Il primo quadro «in cui la musica sottolinea la salvezza perché c’è vita nel perdono e in chi sa perdonare», sono state le parole di Rosini, rimanda all’invocazione di Gesù: «Padre, perdona loro perché non sanno quello che fanno», laddove «il Signore mentre lo crocifiggono esce dalla dimensione orizzontale e parla col Padre e stende il velo della sua misericordia sul nostro male, quello che per l’uomo resta un mistero». Ancora, la promessa di Gesù al ladrone buono: «Oggi sarai con me in Paradiso», una promessa «di un futuro che è già qui – ha spiegato Rosini -, perché per la potenza di Cristo quella croce diventa la porta per il Paradiso», e pure la musica, che «si fa limpida», dice che «con Cristo il dolore diventa luce, che ogni dolore può diventare Cielo».

Il terzo momento musicale tratteggia l’affidamento della madre al discepolo Giovanni da parte di Gesù, che «dalla croce continua a fare regali e a creare relazioni» mediante una «deassolutizzazione del possessivo – ha detto Rosini – perché la possessività rovina i rapporti e dunque Gesù ci insegna a essere liberi dal dominio». A seguire, l’invocazione in forma interrogativa di Cristo al Padre – «Dio mio, Dio mio, perché mi hai abbandonato?» – attraverso «le parole del salmo 22, che comincia con un grido di dolore ma termina con una gioia smisurata – ha chiosato il sacerdote -. Gesù prende su di sé la paura più grande dell’uomo ossia quella di essere abbandonati» ma «sa che è orientata e che accade in vista di altro», per questo «la musica qui è solenne perché si tratta di un dolore nobile, vissuto in attesa di un tempo migliore». L’insegnamento, allora, è che «bisogna avere nel cuore una buona domanda per vivere bene e uscire dai nostri schemi per andare verso una vita più grande».
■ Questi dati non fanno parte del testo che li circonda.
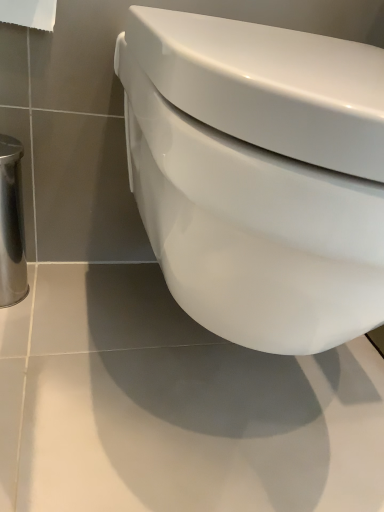
Question: Looking at their shapes, would you say white glossy toilet at center is wider or thinner than white paper at upper left?

Choices:
 (A) wide
 (B) thin

Answer: (A)

Question: From a real-world perspective, relative to white paper at upper left, is white glossy toilet at center vertically above or below?

Choices:
 (A) below
 (B) above

Answer: (A)

Question: Choose the correct answer: Is white glossy toilet at center inside white paper at upper left or outside it?

Choices:
 (A) inside
 (B) outside

Answer: (B)

Question: Would you say white paper at upper left is to the left or to the right of white glossy toilet at center in the picture?

Choices:
 (A) left
 (B) right

Answer: (A)

Question: Choose the correct answer: Is white paper at upper left inside white glossy toilet at center or outside it?

Choices:
 (A) inside
 (B) outside

Answer: (B)

Question: Is white paper at upper left in front of or behind white glossy toilet at center in the image?

Choices:
 (A) front
 (B) behind

Answer: (B)

Question: From the image's perspective, is white paper at upper left above or below white glossy toilet at center?

Choices:
 (A) above
 (B) below

Answer: (A)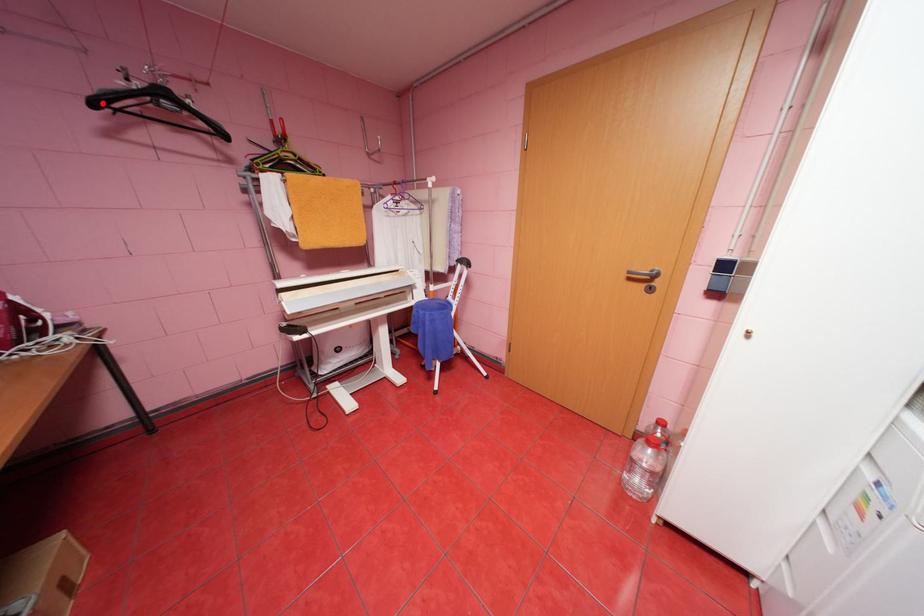
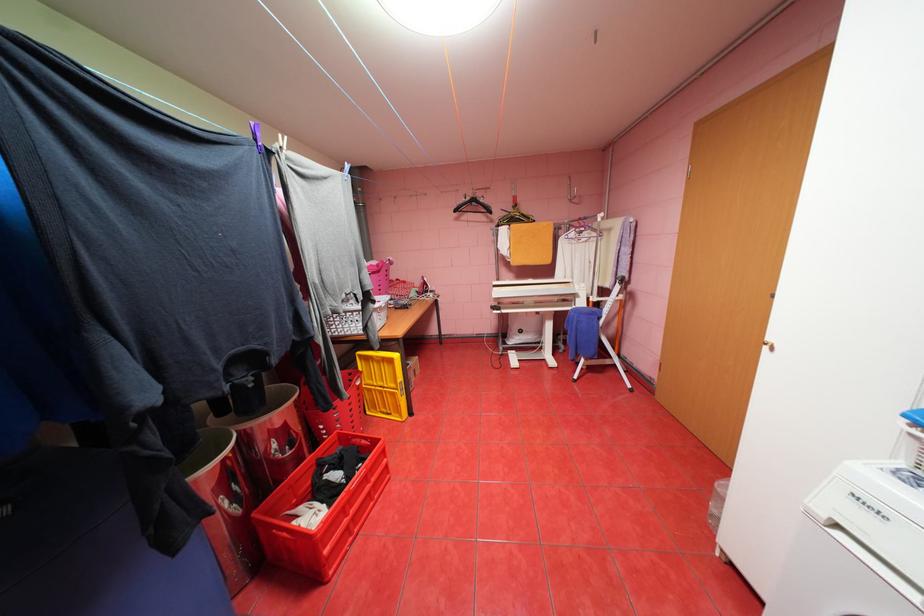
Question: A red point is marked in image1. In image2, is the corresponding 3D point closer to the camera or farther? Reply with the corresponding letter.

Choices:
 (A) The corresponding 3D point is closer.
 (B) The corresponding 3D point is farther.

Answer: (A)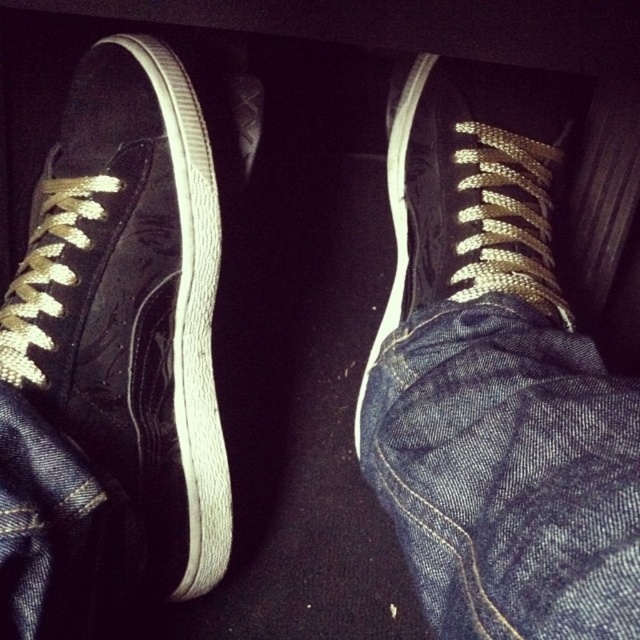
You are standing in a dimly lit room and see a pair of black high top sneakers with gold laces. There is a point at coordinate point (131,298). Is this point located on the suede part of the shoe?

The suede black shoe at left is represented by point (131,298), so yes, the point is located on the suede part of the shoe.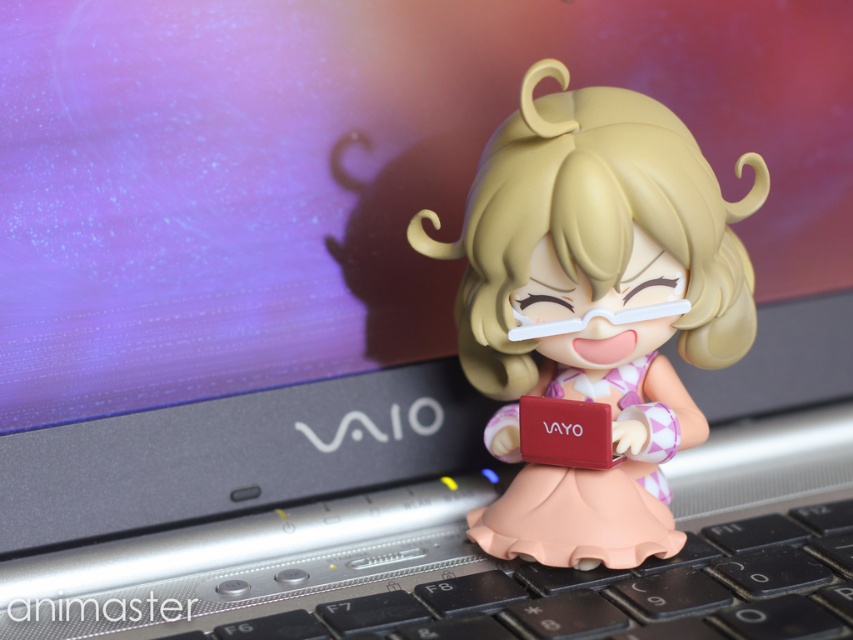
You are setting up a desk and want to place the matte plastic figurine at center and the black plastic keyboard at lower center. Considering their sizes, which object will take up more vertical space on your desk?

The matte plastic figurine at center is much taller than the black plastic keyboard at lower center, so it will take up more vertical space on the desk.

You are trying to type on the black plastic keyboard at lower center but notice the matte plastic figurine at center is blocking your way. Is the figurine in a position that would interfere with your typing?

The matte plastic figurine at center is located above the black plastic keyboard at lower center, so it is blocking the keyboard and would interfere with typing.

You are a delivery person who just arrived at a customer service desk. You need to place a matte plastic figurine at center on the desk. The desk has a maximum height of 36 inches. Can you safely place the figurine on the desk without it being too tall?

The distance between the matte plastic figurine at center and the viewer is 38.97 inches. Since the desk has a maximum height of 36 inches, placing the figurine would exceed the desk height limit. Please choose a lower desk or adjust the placement.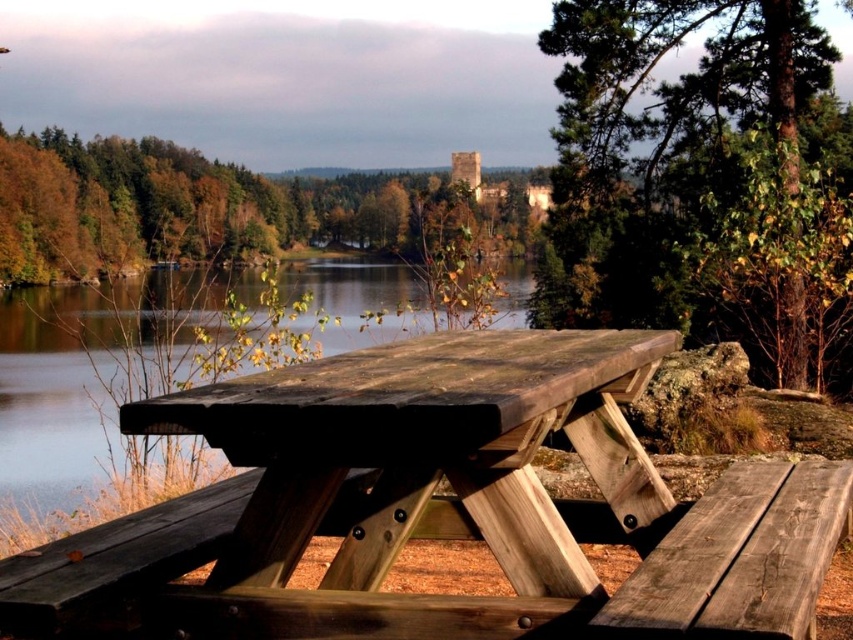
Is point (35, 307) positioned in front of point (241, 205)?

That is True.

Where is `brown wooden lake at center`? The image size is (853, 640). brown wooden lake at center is located at coordinates (79, 385).

Where is `brown wooden lake at center`? brown wooden lake at center is located at coordinates (79, 385).

Image resolution: width=853 pixels, height=640 pixels. I want to click on brown wooden lake at center, so click(x=79, y=385).

Does weathered wood picnic table at center have a smaller size compared to brown wooden lake at center?

Indeed, weathered wood picnic table at center has a smaller size compared to brown wooden lake at center.

Locate an element on the screen. weathered wood picnic table at center is located at coordinates (x=427, y=452).

Identify the location of weathered wood picnic table at center. (427, 452).

In the scene shown: Does weathered wood picnic table at center appear on the left side of green rough bark tree at upper right?

Correct, you'll find weathered wood picnic table at center to the left of green rough bark tree at upper right.

Is weathered wood picnic table at center thinner than green rough bark tree at upper right?

Yes, weathered wood picnic table at center is thinner than green rough bark tree at upper right.

The width and height of the screenshot is (853, 640). What do you see at coordinates (427, 452) in the screenshot?
I see `weathered wood picnic table at center` at bounding box center [427, 452].

Where is `weathered wood picnic table at center`? weathered wood picnic table at center is located at coordinates (427, 452).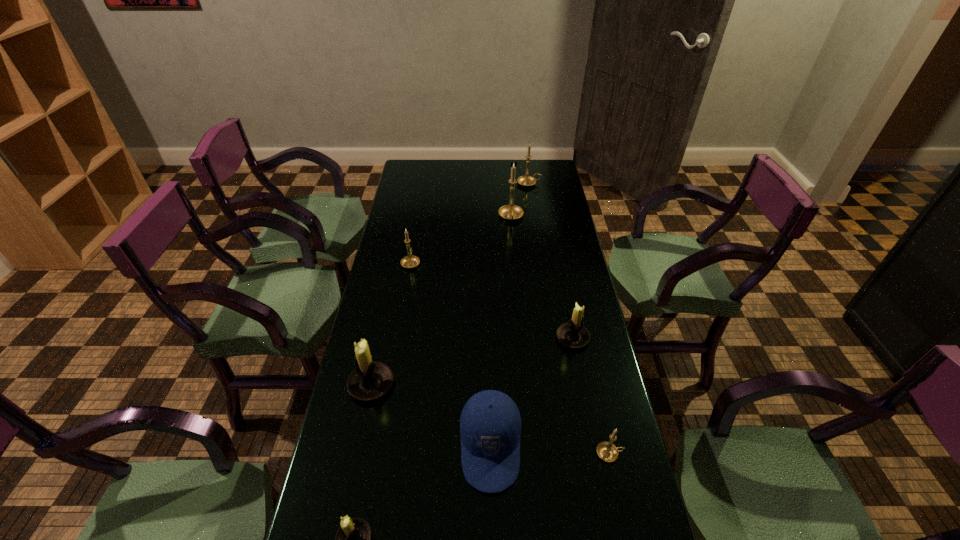
This screenshot has width=960, height=540. What are the coordinates of `free point between the cap and the second nearest gold candle holder` in the screenshot? It's located at (450, 355).

At what (x,y) coordinates should I click in order to perform the action: click on vacant region between the blue cap and the rightmost gold candle holder. Please return your answer as a coordinate pair (x, y). Image resolution: width=960 pixels, height=540 pixels. Looking at the image, I should click on (550, 450).

The height and width of the screenshot is (540, 960). I want to click on free spot between the sixth nearest object and the second farthest gold candle holder, so click(461, 240).

I want to click on the sixth closest object to the second farthest white candle holder, so click(x=510, y=212).

Locate an element on the screen. The width and height of the screenshot is (960, 540). the third closest object to the fourth farthest object is located at coordinates (370, 380).

Locate which candle holder is the fifth closest to the blue cap. Please provide its 2D coordinates. Your answer should be formatted as a tuple, i.e. [(x, y)], where the tuple contains the x and y coordinates of a point satisfying the conditions above.

[(410, 261)]

The image size is (960, 540). I want to click on candle holder that can be found as the fifth closest to the farthest candle holder, so click(606, 451).

Choose which gold candle holder is the nearest neighbor to the cap. Please provide its 2D coordinates. Your answer should be formatted as a tuple, i.e. [(x, y)], where the tuple contains the x and y coordinates of a point satisfying the conditions above.

[(606, 451)]

Where is `gold candle holder that is the third closest to the cap`? gold candle holder that is the third closest to the cap is located at coordinates (510, 212).

Locate which white candle holder ranks third in proximity to the fifth nearest candle holder. Please provide its 2D coordinates. Your answer should be formatted as a tuple, i.e. [(x, y)], where the tuple contains the x and y coordinates of a point satisfying the conditions above.

[(353, 539)]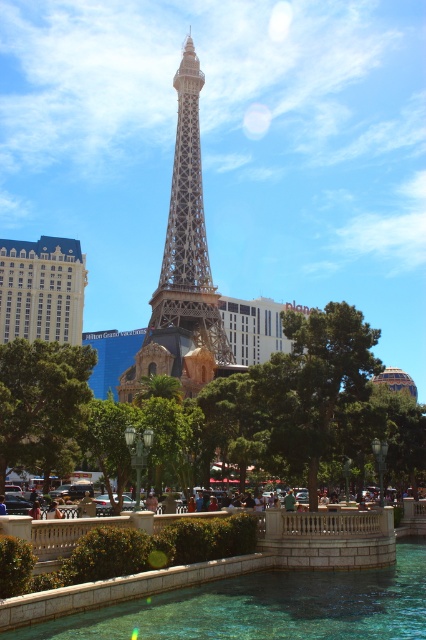
You are standing in the Las Vegas Strip near the Eiffel Tower replica and want to take a photo. There are two points marked in the scene. The first point is at coordinates point [241,586] and the second point is at point [196,324]. Which of these two points is closer to you?

Point [241,586] is closer to the viewer than point [196,324].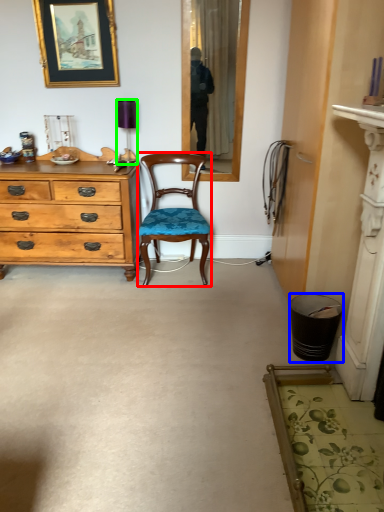
Question: Which object is the closest to the chair (highlighted by a red box)? Choose among these: trash bin/can (highlighted by a blue box) or lamp (highlighted by a green box).

Choices:
 (A) trash bin/can
 (B) lamp

Answer: (B)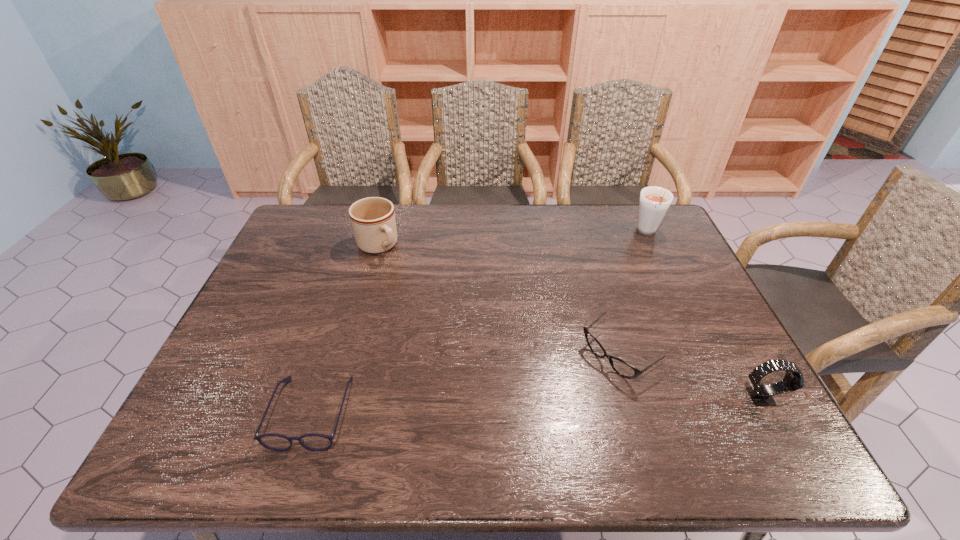
Locate an element on the screen. This screenshot has width=960, height=540. free region that satisfies the following two spatial constraints: 1. on the front side of the root beer; 2. on the face of the watch is located at coordinates (725, 396).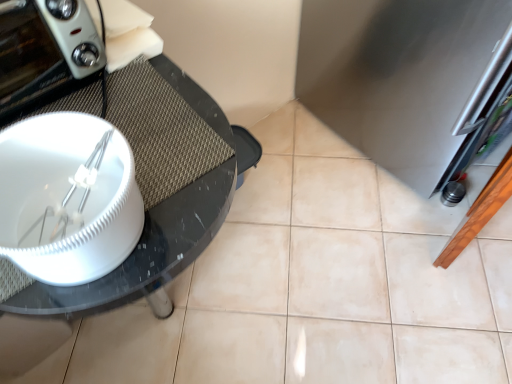
Find the location of a particular element. black glossy glass table at left is located at coordinates (156, 187).

You are a GUI agent. You are given a task and a screenshot of the screen. Output one action in this format:
    pyautogui.click(x=<x>, y=<y>)
    Task: Click on the stainless steel refrigerator at right
    Image resolution: width=512 pixels, height=384 pixels.
    Given the screenshot: What is the action you would take?
    pyautogui.click(x=410, y=81)

Looking at the image, does black glossy glass table at left seem bigger or smaller compared to stainless steel refrigerator at right?

black glossy glass table at left is smaller than stainless steel refrigerator at right.

Does point (98, 97) come in front of point (450, 12)?

Yes.

Does black glossy glass table at left have a lesser height compared to stainless steel refrigerator at right?

Yes.

Which point is more distant from viewer, (x=104, y=283) or (x=88, y=37)?

Point (x=88, y=37)

Identify the location of glass table that appears below the matte white toaster at left (from the image's perspective). (156, 187).

From the image's perspective, between black glossy glass table at left and matte white toaster at left, who is located below?

From the image's view, black glossy glass table at left is below.

Is black glossy glass table at left positioned far away from matte white toaster at left?

black glossy glass table at left is near matte white toaster at left, not far away.

How far apart are matte white toaster at left and black glossy glass table at left?

The distance of matte white toaster at left from black glossy glass table at left is 6.19 inches.

Find the location of `glass table below the matte white toaster at left (from a real-world perspective)`. glass table below the matte white toaster at left (from a real-world perspective) is located at coordinates (156, 187).

From the image's perspective, which is above, matte white toaster at left or black glossy glass table at left?

matte white toaster at left.

In the scene shown: How many degrees apart are the facing directions of matte white toaster at left and black glossy glass table at left?

They differ by 0.321 degrees in their facing directions.

Is point (484, 120) more distant than point (221, 153)?

Yes, it is behind point (221, 153).

From a real-world perspective, who is located higher, stainless steel refrigerator at right or black glossy glass table at left?

black glossy glass table at left.

Is stainless steel refrigerator at right outside of black glossy glass table at left?

That's correct, stainless steel refrigerator at right is outside of black glossy glass table at left.

From the image's perspective, is stainless steel refrigerator at right below black glossy glass table at left?

No.

Does matte white toaster at left turn towards stainless steel refrigerator at right?

No, matte white toaster at left is not aimed at stainless steel refrigerator at right.

From the image's perspective, relative to stainless steel refrigerator at right, is matte white toaster at left above or below?

Based on their image positions, matte white toaster at left is located beneath stainless steel refrigerator at right.

Between point (9, 7) and point (423, 169), which one is positioned behind?

The point (423, 169) is behind.

Where is `home appliance positioned vertically above the stainless steel refrigerator at right (from a real-world perspective)`? The image size is (512, 384). home appliance positioned vertically above the stainless steel refrigerator at right (from a real-world perspective) is located at coordinates (45, 48).

Consider the image. Does stainless steel refrigerator at right appear on the right side of matte white toaster at left?

Yes, stainless steel refrigerator at right is to the right of matte white toaster at left.

Is stainless steel refrigerator at right taller than matte white toaster at left?

Indeed, stainless steel refrigerator at right has a greater height compared to matte white toaster at left.

Consider the image. Is stainless steel refrigerator at right not near matte white toaster at left?

They are positioned close to each other.

Does point (404, 99) come behind point (53, 48)?

Yes.

This screenshot has height=384, width=512. Find the location of `glass table to the left of stainless steel refrigerator at right`. glass table to the left of stainless steel refrigerator at right is located at coordinates (156, 187).

Find the location of a particular element. This screenshot has width=512, height=384. home appliance above the black glossy glass table at left (from the image's perspective) is located at coordinates click(45, 48).

Looking at the image, which one is located further to matte white toaster at left, stainless steel refrigerator at right or black glossy glass table at left?

stainless steel refrigerator at right is further to matte white toaster at left.

Looking at this image, considering their positions, is matte white toaster at left positioned further to black glossy glass table at left than stainless steel refrigerator at right?

stainless steel refrigerator at right is further to black glossy glass table at left.

Considering their positions, is black glossy glass table at left positioned further to stainless steel refrigerator at right than matte white toaster at left?

matte white toaster at left is positioned further to the anchor stainless steel refrigerator at right.

Considering their positions, is stainless steel refrigerator at right positioned further to black glossy glass table at left than matte white toaster at left?

stainless steel refrigerator at right is further to black glossy glass table at left.

Based on their spatial positions, is matte white toaster at left or black glossy glass table at left further from stainless steel refrigerator at right?

matte white toaster at left is further to stainless steel refrigerator at right.

Looking at this image, estimate the real-world distances between objects in this image. Which object is further from matte white toaster at left, black glossy glass table at left or stainless steel refrigerator at right?

The object further to matte white toaster at left is stainless steel refrigerator at right.

This screenshot has height=384, width=512. What are the coordinates of `glass table located between matte white toaster at left and stainless steel refrigerator at right in the left-right direction` in the screenshot? It's located at (156, 187).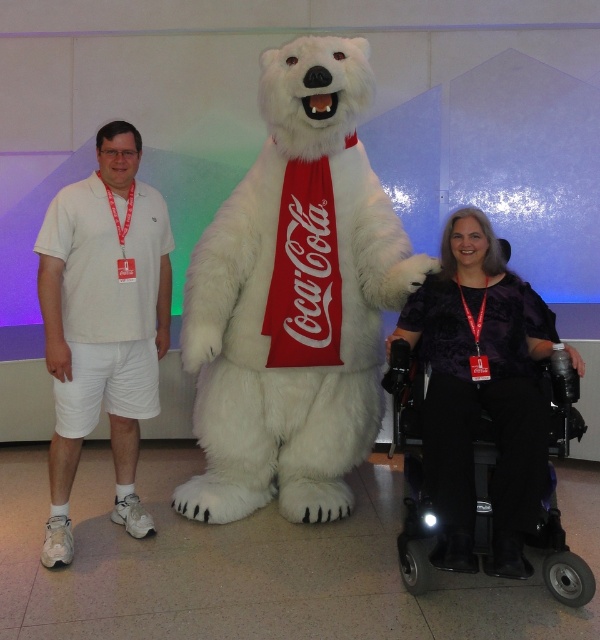
Does point (312, 84) lie in front of point (490, 381)?

No, (312, 84) is further to viewer.

Who is taller, white plush bear at center or purple satin dress at lower right?

white plush bear at center is taller.

In the scene shown: Measure the distance between point (x=261, y=100) and camera.

The distance of point (x=261, y=100) from camera is 3.19 meters.

This screenshot has width=600, height=640. Find the location of `white plush bear at center`. white plush bear at center is located at coordinates (295, 300).

Can you confirm if white plush bear at center is smaller than white cotton shorts at left?

No.

Is white plush bear at center below white cotton shorts at left?

Actually, white plush bear at center is above white cotton shorts at left.

Which is behind, point (313, 522) or point (70, 349)?

Positioned behind is point (313, 522).

What are the coordinates of `white plush bear at center` in the screenshot? It's located at (295, 300).

Which is more to the left, white cotton shorts at left or purple satin dress at lower right?

white cotton shorts at left is more to the left.

Is point (64, 365) in front of point (472, 513)?

That is False.

Which is in front, point (40, 291) or point (436, 561)?

Point (436, 561) is more forward.

Where is `white cotton shorts at left`? white cotton shorts at left is located at coordinates (103, 323).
le 7 parole, fabio rosini, san giovanni in laterano, 25 marzo 2024Dopo la paura, Cristo prende su di sé anche uno dei bisogni primari umani più forti, quello della sete, dimostrando che «c’è un piano che passa anche attraverso le fragilità e le debolezze del corpo» e che «si cresce anche attraverso certi appetiti perché non è vero che devi avere tutto», dato che «senza frustrazioni non ci sono sogni e desideri», ha ammonito Rosini. Quindi il momento dell’agonia e della morte con prima la constatazione «Tutto è compiuto» e poi la remissione dello Spirito nelle mani del Padre da parte di Gesù. «Il verbo greco “teleo” – ha spiegato Rosini – dice di un traguardo e di uno scopo raggiunti: Cristo ha amato fino in fondo ed esulta come un calciatore esulta per un gol; per questo la musica è serena» perché si tratta di «un uomo che muore dopo avere vissuto pienamente». Infine «non Lui che ci abbandona ma noi che ci dobbiamo abbandonare al Padre come Gesù – ha concluso Rosini -: è qui che c’è la fine di ogni paura perché se ti fidi di Dio si sciolgono tutti i nodi interiori»; ecco allora «la musica serena della consegna, seguita d’improvviso dall’energia che racconta il terremoto» dato che «Cristo è entrato nella morte e sopraggiunge il dramma, manifestato pure dalla natura».